* [WORK INSTRUCTION]:
Extract all lines that hold "voir" from the records below.

======

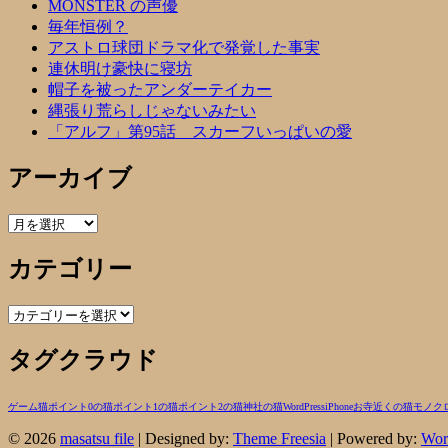
MONSTER の声優
毎年恒例？
アストロ球団ドラマ化で発覚した事実
連休明け豪快に寝坊
帽子を被ったアンダーテイカー
縄張り荒らしじゃないみたい
「アルフ」第95話 スカーフいっぱいの愛
アーカイブ
ア
ー
カテゴリー
カ
イ
ブ
カ
テ
タグクラウド
ゴ
リ
ー
ゲーム
猫
ポイント0の猫
ポイント1の猫
ポイント2の猫
神社の猫
WordPress
iPhone
お寺近くの猫
モノク
© 2026
masatsu file
| Designed by:
Theme Freesia
| Powered by:
Wor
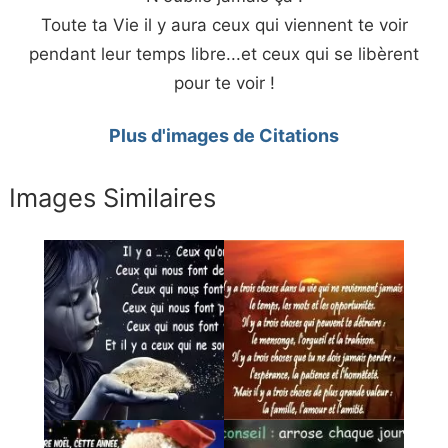
Toute ta Vie il y aura ceux qui viennent te voir
pendant leur temps libre...et ceux qui se libèrent
pour te voir !
Plus d'images de Citations
Images Similaires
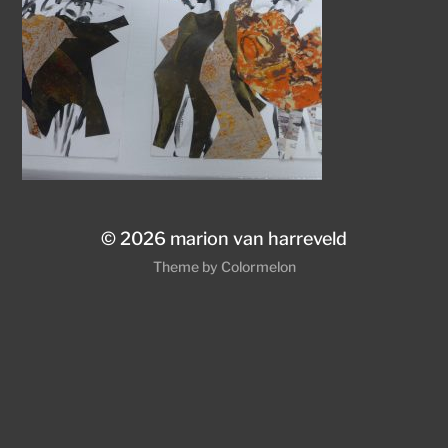
© 2026
marion van harreveld
Theme by
Colormelon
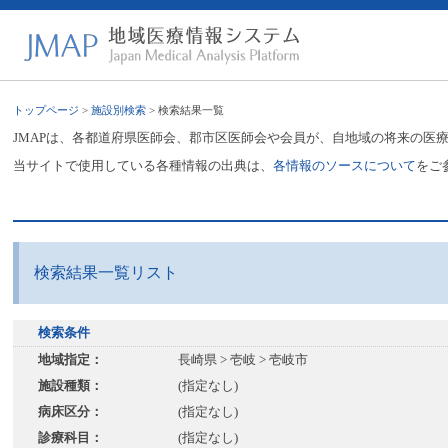
トップページ
>
施設別検索
> 検索結果一覧
JMAPは、各都道府県医師会、郡市区医師会や会員が、自地域の将来の医
当サイトで使用している各種情報の出典は、
各情報のソースについて
をご
検索結果一覧リスト
検索条件
地域指定：
長崎県 > 壱岐 > 壱岐市
施設種類：
(指定なし)
病床区分：
(指定なし)
診療科目：
(指定なし)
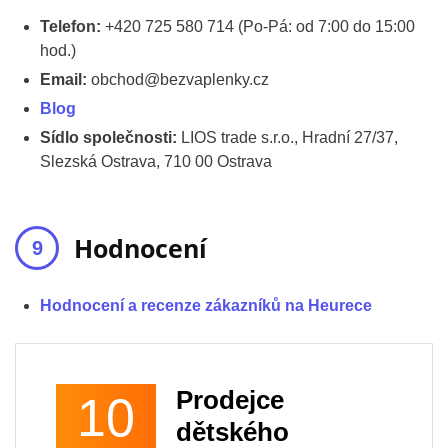
Telefon:
+420 725 580 714 (Po-Pá: od 7:00 do 15:00
hod.)
Email:
obchod@bezvaplenky.cz
Blog
Sídlo společnosti:
LIOS trade s.r.o., Hradní 27/37,
Slezská Ostrava, 710 00 Ostrava
Hodnocení
Hodnocení a recenze zákazníků na Heurece
Prodejce
10
dětského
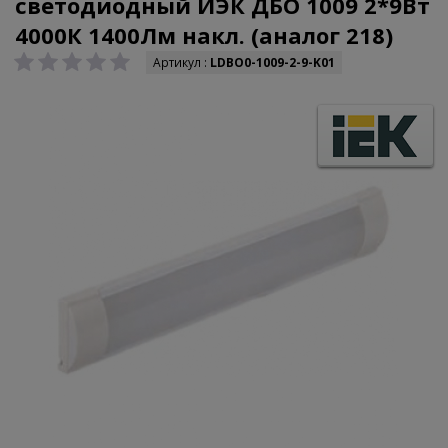
светодиодный ИЭК ДБО 1009 2*9Вт
4000К 1400Лм накл. (аналог 218)
Артикул :
LDBO0-1009-2-9-K01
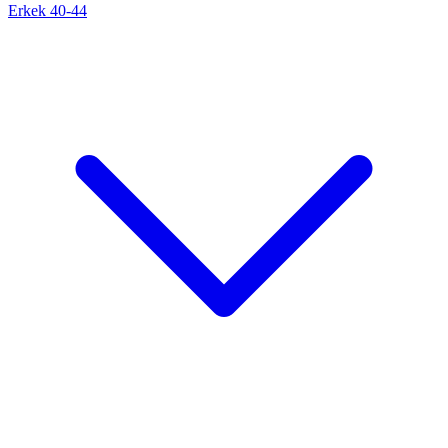
Erkek 40-44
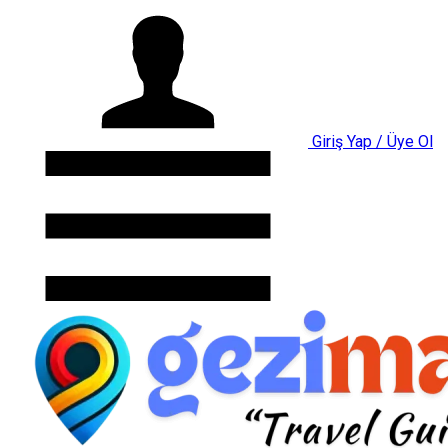
Giriş Yap / Üye Ol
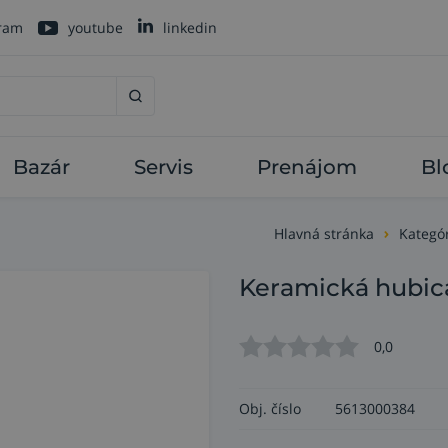
gram
youtube
linkedin
Bazár
Servis
Prenájom
Bl
Hlavná stránka
Kategó
Keramická hubica 
0,0
Obj. číslo
5613000384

======

* [EXPECTED OUTPUT]:
Toute ta Vie il y aura ceux qui viennent te voir
pour te voir !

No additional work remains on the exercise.